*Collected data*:
══════════
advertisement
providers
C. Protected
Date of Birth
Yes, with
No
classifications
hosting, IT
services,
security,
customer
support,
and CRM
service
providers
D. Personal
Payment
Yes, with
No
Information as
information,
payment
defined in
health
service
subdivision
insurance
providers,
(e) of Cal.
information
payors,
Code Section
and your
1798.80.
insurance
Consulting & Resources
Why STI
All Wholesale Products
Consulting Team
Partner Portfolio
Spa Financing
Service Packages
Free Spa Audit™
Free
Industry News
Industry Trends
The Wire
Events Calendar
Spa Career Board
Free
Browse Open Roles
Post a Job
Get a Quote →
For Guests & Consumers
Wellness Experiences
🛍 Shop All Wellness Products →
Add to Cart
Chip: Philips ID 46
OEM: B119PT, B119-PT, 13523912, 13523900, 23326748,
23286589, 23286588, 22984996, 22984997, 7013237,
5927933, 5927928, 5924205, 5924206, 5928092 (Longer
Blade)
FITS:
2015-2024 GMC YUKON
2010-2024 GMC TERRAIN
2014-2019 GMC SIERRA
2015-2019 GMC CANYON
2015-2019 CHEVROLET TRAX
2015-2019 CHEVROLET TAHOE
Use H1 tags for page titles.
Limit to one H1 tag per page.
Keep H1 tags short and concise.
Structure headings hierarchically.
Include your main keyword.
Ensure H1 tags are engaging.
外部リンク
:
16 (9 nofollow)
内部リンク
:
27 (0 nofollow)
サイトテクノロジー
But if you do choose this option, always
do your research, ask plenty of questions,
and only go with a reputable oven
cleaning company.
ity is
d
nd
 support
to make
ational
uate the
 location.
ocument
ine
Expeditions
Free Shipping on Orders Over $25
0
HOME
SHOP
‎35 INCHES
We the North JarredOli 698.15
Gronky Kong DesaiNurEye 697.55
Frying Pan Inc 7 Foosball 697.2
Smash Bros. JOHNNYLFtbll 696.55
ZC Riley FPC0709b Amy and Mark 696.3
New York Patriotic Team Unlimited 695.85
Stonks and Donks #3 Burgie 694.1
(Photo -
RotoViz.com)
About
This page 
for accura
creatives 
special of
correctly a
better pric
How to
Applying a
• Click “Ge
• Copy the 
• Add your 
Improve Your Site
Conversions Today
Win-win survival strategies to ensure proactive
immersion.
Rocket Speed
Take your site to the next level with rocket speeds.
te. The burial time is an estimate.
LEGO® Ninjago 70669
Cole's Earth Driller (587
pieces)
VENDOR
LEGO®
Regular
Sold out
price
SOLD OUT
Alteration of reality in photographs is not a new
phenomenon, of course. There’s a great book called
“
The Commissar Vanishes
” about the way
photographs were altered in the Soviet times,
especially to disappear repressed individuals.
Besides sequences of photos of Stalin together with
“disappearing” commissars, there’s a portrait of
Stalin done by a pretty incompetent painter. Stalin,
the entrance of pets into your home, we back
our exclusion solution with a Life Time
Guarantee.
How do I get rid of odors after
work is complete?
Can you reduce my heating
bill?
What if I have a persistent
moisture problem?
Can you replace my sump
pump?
══════════
*To do*:
Write out all of the records exactly as they stand above.

*Answer to the problem*:
advertisement
providers
C. Protected
Date of Birth
Yes, with
No
classifications
hosting, IT
services,
security,
customer
support,
and CRM
service
providers
D. Personal
Payment
Yes, with
No
Information as
information,
payment
defined in
health
service
subdivision
insurance
providers,
(e) of Cal.
information
payors,
Code Section
and your
1798.80.
insurance
Consulting & Resources
Why STI
All Wholesale Products
Consulting Team
Partner Portfolio
Spa Financing
Service Packages
Free Spa Audit™
Free
Industry News
Industry Trends
The Wire
Events Calendar
Spa Career Board
Free
Browse Open Roles
Post a Job
Get a Quote →
For Guests & Consumers
Wellness Experiences
🛍 Shop All Wellness Products →
Add to Cart
Chip: Philips ID 46
OEM: B119PT, B119-PT, 13523912, 13523900, 23326748,
23286589, 23286588, 22984996, 22984997, 7013237,
5927933, 5927928, 5924205, 5924206, 5928092 (Longer
Blade)
FITS:
2015-2024 GMC YUKON
2010-2024 GMC TERRAIN
2014-2019 GMC SIERRA
2015-2019 GMC CANYON
2015-2019 CHEVROLET TRAX
2015-2019 CHEVROLET TAHOE
Use H1 tags for page titles.
Limit to one H1 tag per page.
Keep H1 tags short and concise.
Structure headings hierarchically.
Include your main keyword.
Ensure H1 tags are engaging.
外部リンク
:
16 (9 nofollow)
内部リンク
:
27 (0 nofollow)
サイトテクノロジー
But if you do choose this option, always
do your research, ask plenty of questions,
and only go with a reputable oven
cleaning company.
ity is
d
nd
 support
to make
ational
uate the
 location.
ocument
ine
Expeditions
Free Shipping on Orders Over $25
0
HOME
SHOP
‎35 INCHES
We the North JarredOli 698.15
Gronky Kong DesaiNurEye 697.55
Frying Pan Inc 7 Foosball 697.2
Smash Bros. JOHNNYLFtbll 696.55
ZC Riley FPC0709b Amy and Mark 696.3
New York Patriotic Team Unlimited 695.85
Stonks and Donks #3 Burgie 694.1
(Photo -
RotoViz.com)
About
This page 
for accura
creatives 
special of
correctly a
better pric
How to
Applying a
• Click “Ge
• Copy the 
• Add your 
Improve Your Site
Conversions Today
Win-win survival strategies to ensure proactive
immersion.
Rocket Speed
Take your site to the next level with rocket speeds.
te. The burial time is an estimate.
LEGO® Ninjago 70669
Cole's Earth Driller (587
pieces)
VENDOR
LEGO®
Regular
Sold out
price
SOLD OUT
Alteration of reality in photographs is not a new
phenomenon, of course. There’s a great book called
“
The Commissar Vanishes
” about the way
photographs were altered in the Soviet times,
especially to disappear repressed individuals.
Besides sequences of photos of Stalin together with
“disappearing” commissars, there’s a portrait of
Stalin done by a pretty incompetent painter. Stalin,
the entrance of pets into your home, we back
our exclusion solution with a Life Time
Guarantee.
How do I get rid of odors after
work is complete?
Can you reduce my heating
bill?
What if I have a persistent
moisture problem?
Can you replace my sump
pump?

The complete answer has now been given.